Threading our way down to Vannes, we passed through a little town called St.-Jean-Brévelay. It doesn't show up in any guide books and there were no signs indicating anything, but is that a megalith I see nestled outside the crossing of the Church? I don't see people raising one in the Christian period; and the labor of moving those stones is extreme. So, could the church have been built around it? I'd certainly like to think so - how cool a decision would that be?

And so we made it to the Aquarium in Vannes! Skirted the old city (which I pined for just a little bit) and pressed onwards down down down towards the sea - really, here, an inlet called the Golfe du Morbihan. During the summer, the entire 2km stretch must be lined with people and ice cream vendors; for us, it was calm and grey and rainy: perfect. We had the place almost to ourselves, save a few other families and two older Dutch couples. The aquarium has these excellent little high chairs on wheels for little ones to sit in and be at eye-level with the exhibits.

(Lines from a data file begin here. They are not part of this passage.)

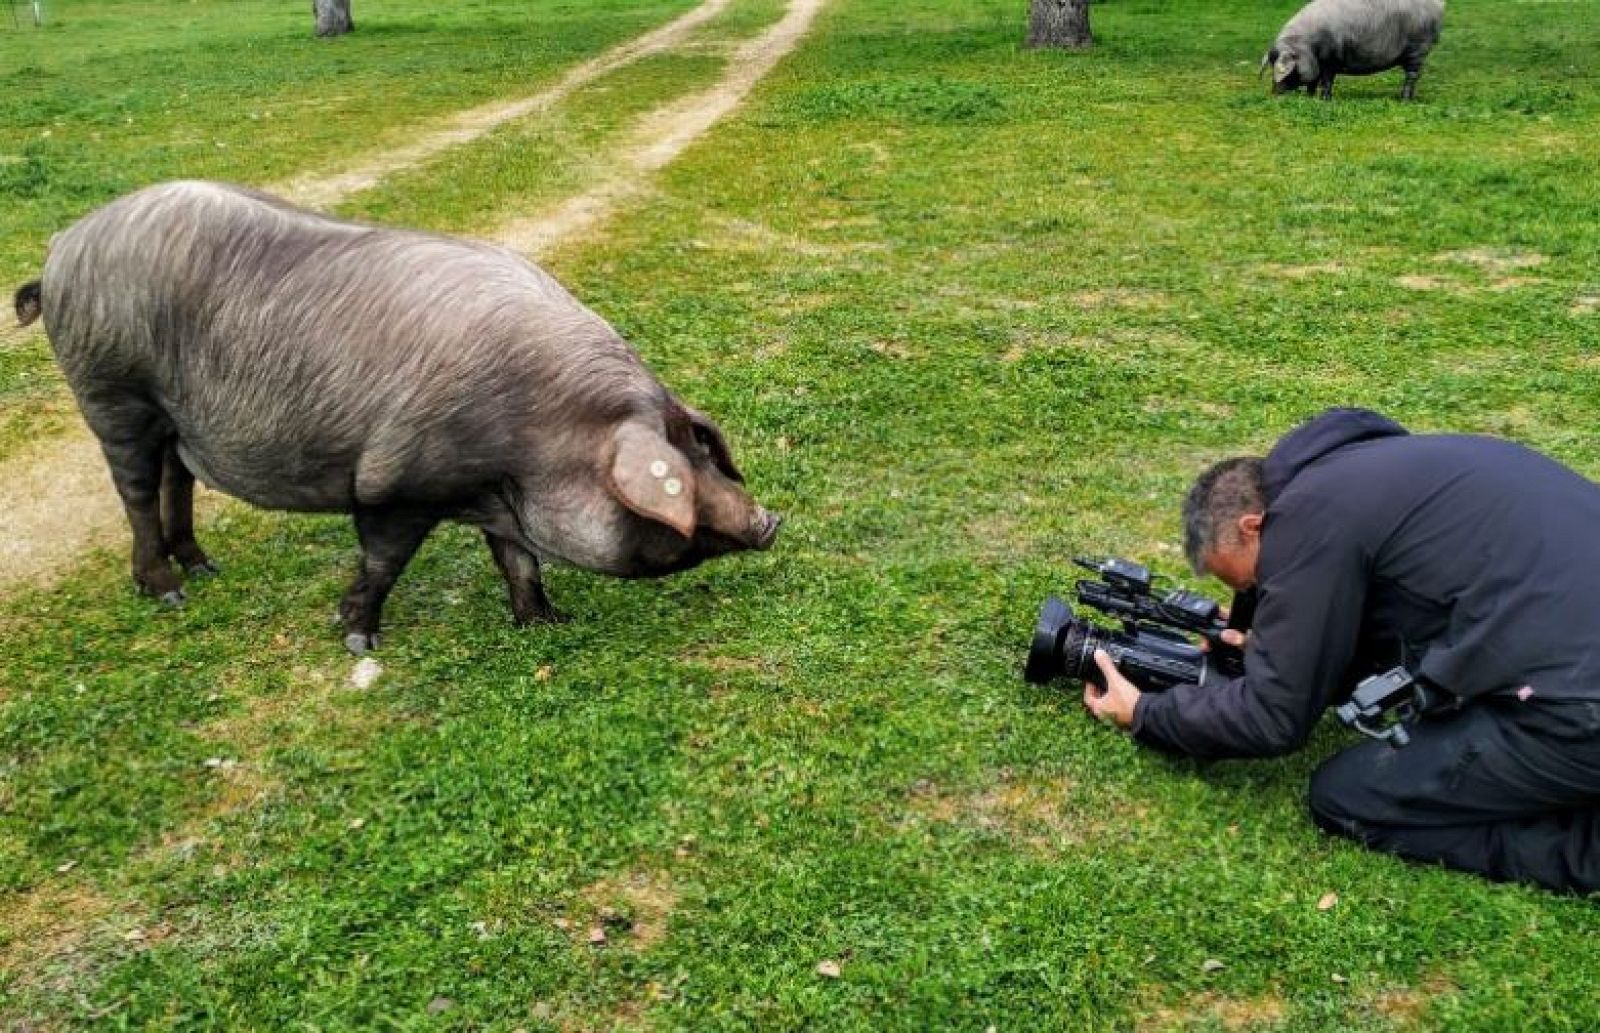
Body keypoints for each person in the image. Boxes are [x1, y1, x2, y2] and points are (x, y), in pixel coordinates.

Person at [1082, 407, 1600, 894]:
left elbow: (1273, 719)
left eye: (1254, 587)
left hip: (1578, 709)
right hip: (1568, 633)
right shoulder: (1354, 471)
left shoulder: (1308, 522)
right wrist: (1283, 641)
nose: (1260, 598)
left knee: (1348, 796)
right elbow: (1399, 614)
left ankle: (1586, 852)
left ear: (1252, 526)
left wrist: (1147, 713)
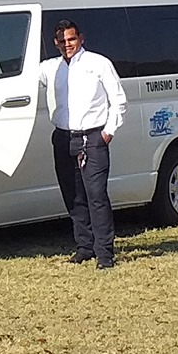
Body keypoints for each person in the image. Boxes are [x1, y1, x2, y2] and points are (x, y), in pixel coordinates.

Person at [47, 19, 127, 267]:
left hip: (93, 137)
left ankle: (104, 253)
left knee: (96, 195)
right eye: (62, 41)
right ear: (55, 43)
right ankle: (85, 247)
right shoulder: (51, 68)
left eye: (71, 39)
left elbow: (119, 100)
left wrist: (108, 132)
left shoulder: (98, 63)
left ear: (81, 38)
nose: (67, 44)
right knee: (73, 196)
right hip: (64, 136)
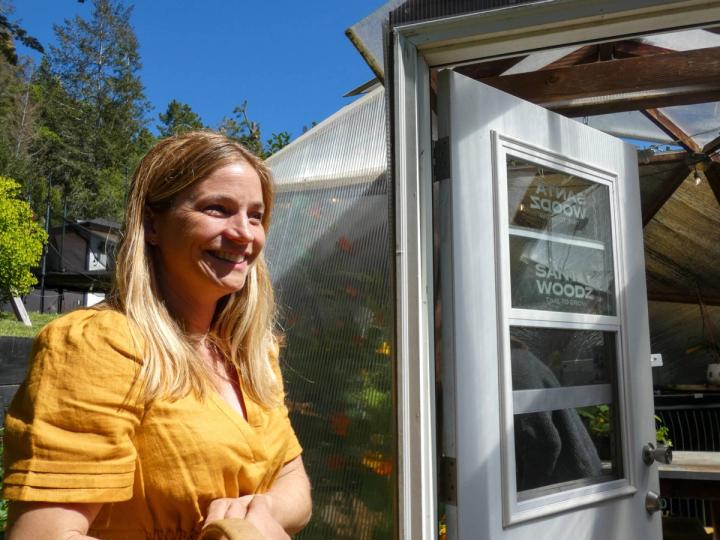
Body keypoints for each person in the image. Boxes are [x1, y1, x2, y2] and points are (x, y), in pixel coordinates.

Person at [2, 131, 312, 539]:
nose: (244, 234)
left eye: (255, 216)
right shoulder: (100, 344)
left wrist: (258, 511)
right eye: (218, 209)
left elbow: (295, 481)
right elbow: (42, 535)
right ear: (152, 223)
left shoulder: (250, 352)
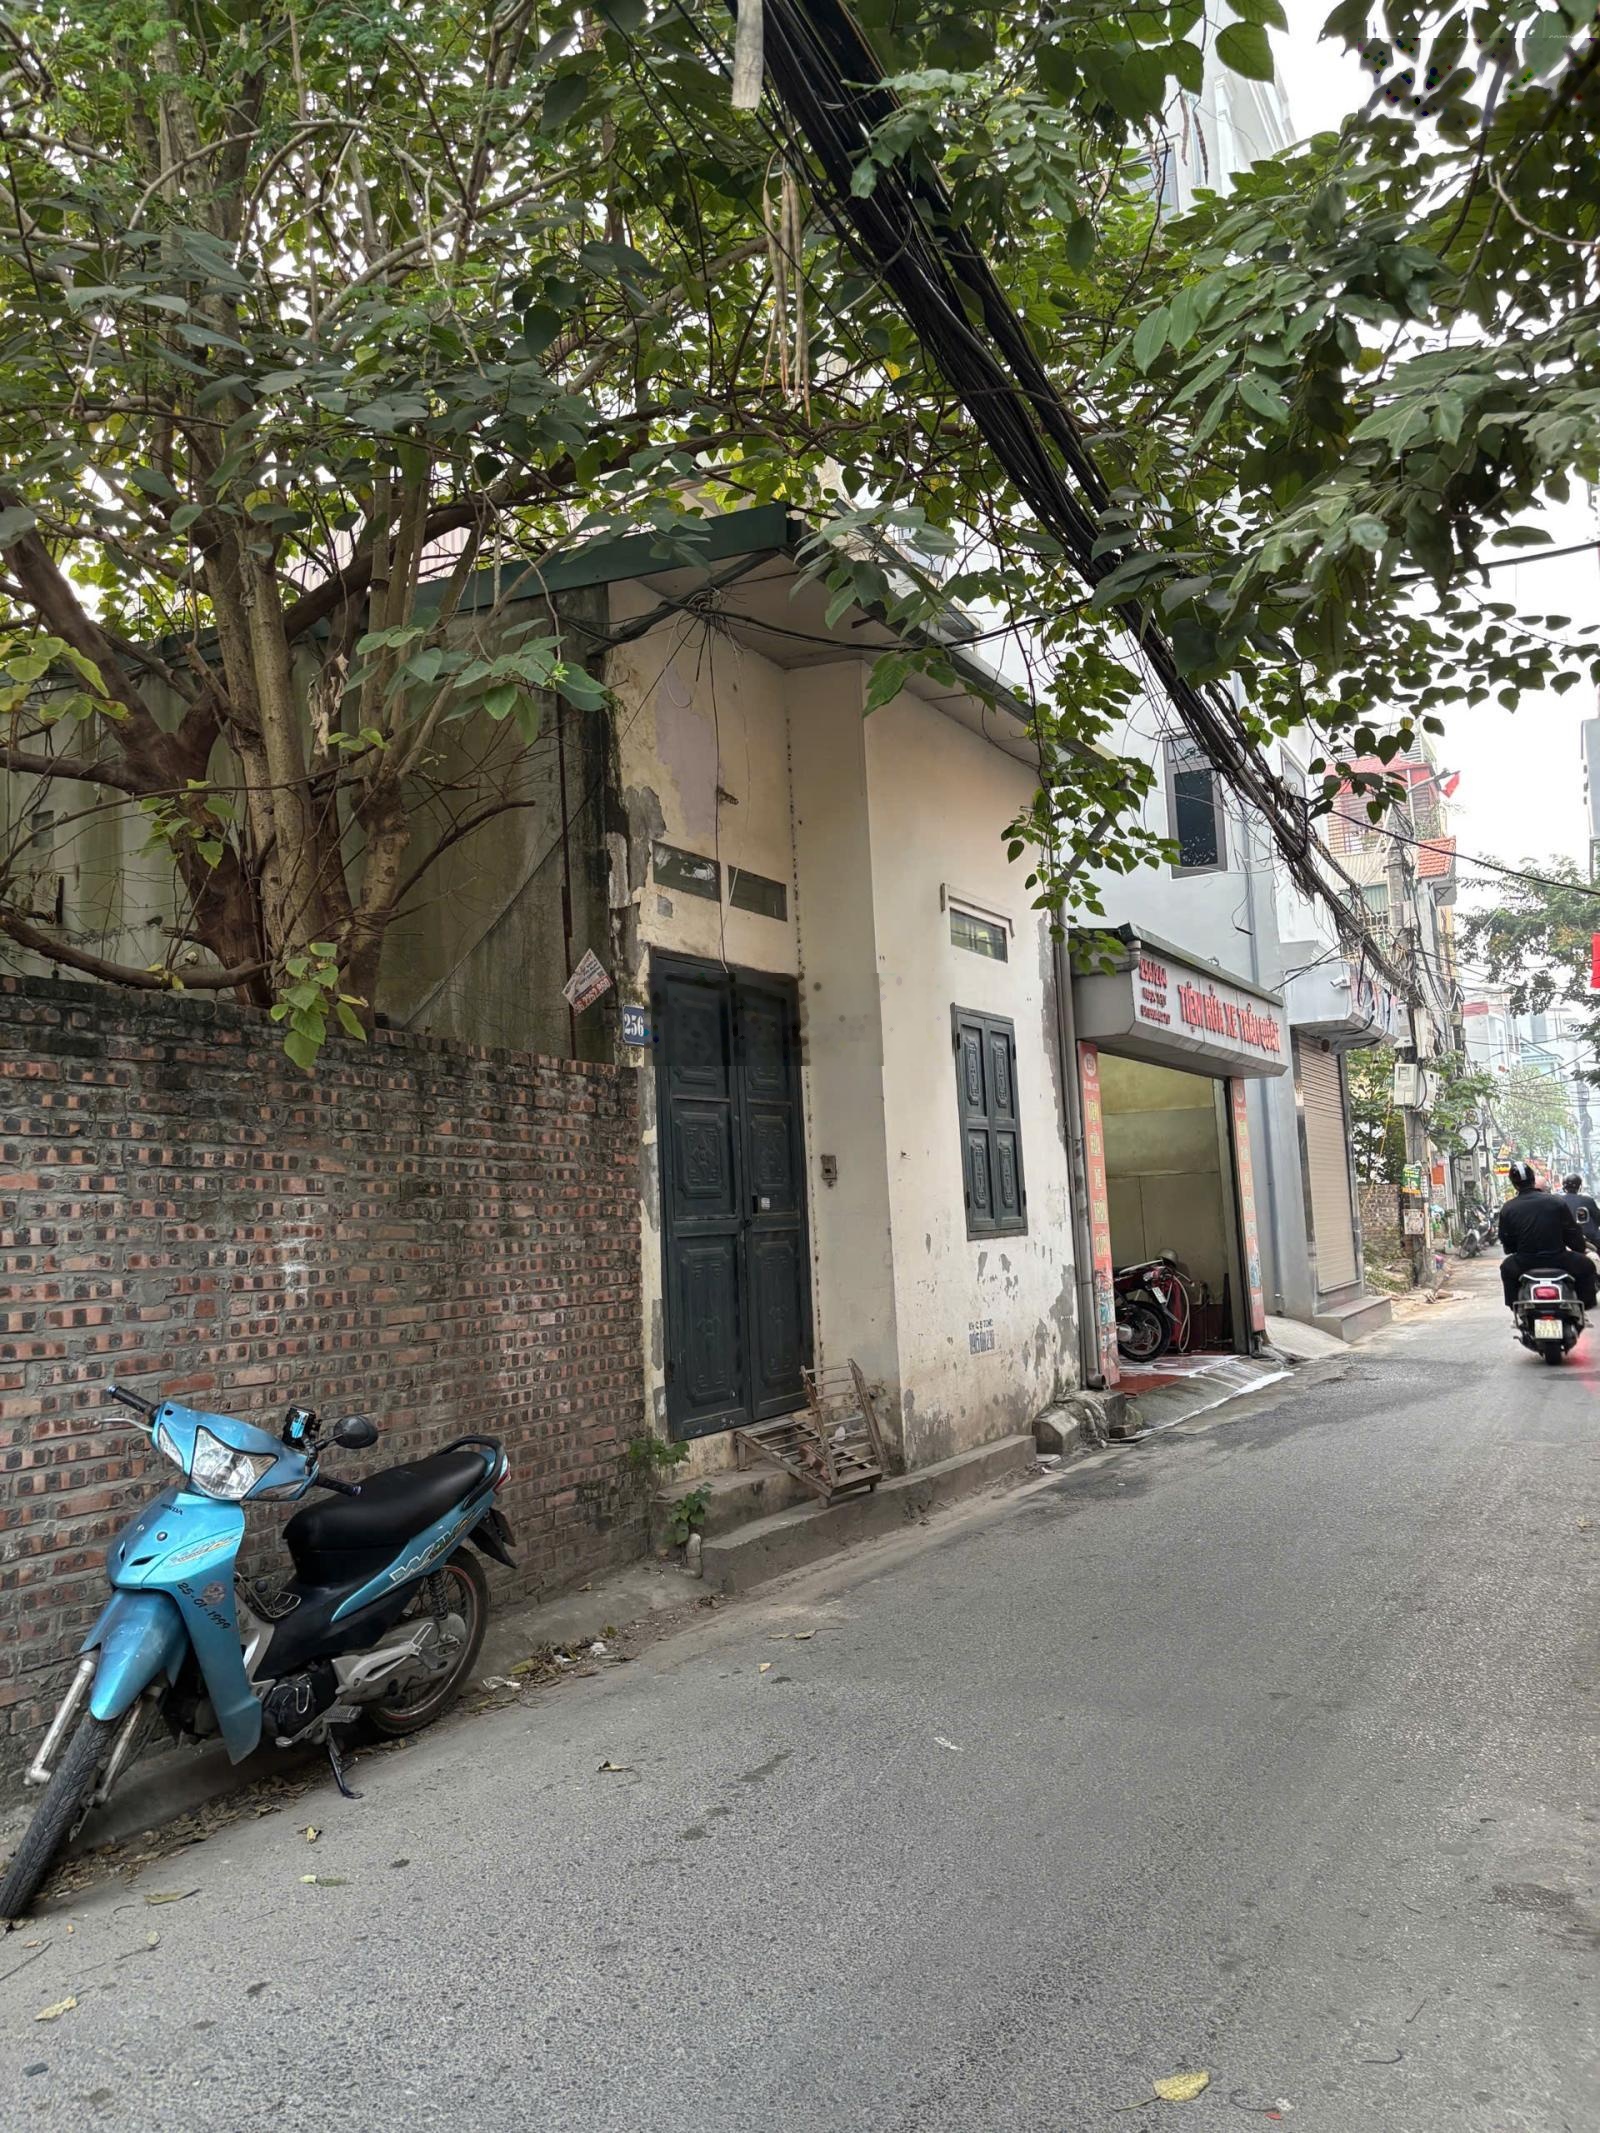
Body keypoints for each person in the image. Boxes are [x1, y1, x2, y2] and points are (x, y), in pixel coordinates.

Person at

Eleanor lasted about 5 minutes in hers, but enjoyed every last one!

Iris did some talking with a fish - we love these guys with their enormous high foreheads and their teeny tiny mouths. Iris is convinced that she can telepathically communicate with fish - she says that when she thinks for them to swim up, they swim up; when down, down they go. Here she is, speaking their language.

Oliver was completely enthralled. He's been on a big ocean and pirate kick ever since we saw the port of Vannes last week-end (thus why we found ourselves watching Muppet Treasure Island last night), and so today was a total dream come true. His favorite French sealife word was "langoustine" - it is fun to say - try it! :-) They had all sorts of wonderful creatures here: jellyfish, turtles, exquisite tropical fish (one bunch with no eyes - they don't need them in the dark caves where they live!). And the tanks really were at kid level, so lots of interaction, talking, musing, and telepathic communication.

The most famous inhabitant of the Vannes Aquarium has to be this crocodile. Found in the sewers of Paris (yes!) in 1984, the crocodile comes from the Nile (but how?) and was brought to Vannes rather than killed. By keeping the temperature low, they were able to keep her (for she turned out to be a she) growth low - so now, this enormous beast is small by comparison with her compatriots. I wonder if the Paris sewer decorations give her a sense of home, or if she's just puzzled by it all. The best part? they named the crocodile "Eleanor." The Vannes crocodile is officially another namesake of Eleanor's (after Eleanor of Aquitaine and Eleanor Roosevelt) - especially when she's in a dangerous mood!

And really, what better way to end a splendid visit to the aquarium than with an ice cream in winter? Even in the dead of winter, you can get a coffee here - granted, it's from those instant cappucino machines, but it was worth it to drink that stuff just to remember the countless coffees drunk from those machines at the Bibliothèque Nationale! We headed on home with Eleanor cranky after falling asleep and waking up (Eleanor the Crocodile!) - she demanded that I sing her favorite song, but wouldn't tell me what it was. Imagine my surprise as I desperately scrolled through my kiddie songbook repertoire, and was praised by Eleanor for finally singing what she'd wanted me to sing: "The Oscar Mayer Bologna" song. !!!!!

I'd bought fish at the market this morning (my first time) and so we had it for dinner - a feast!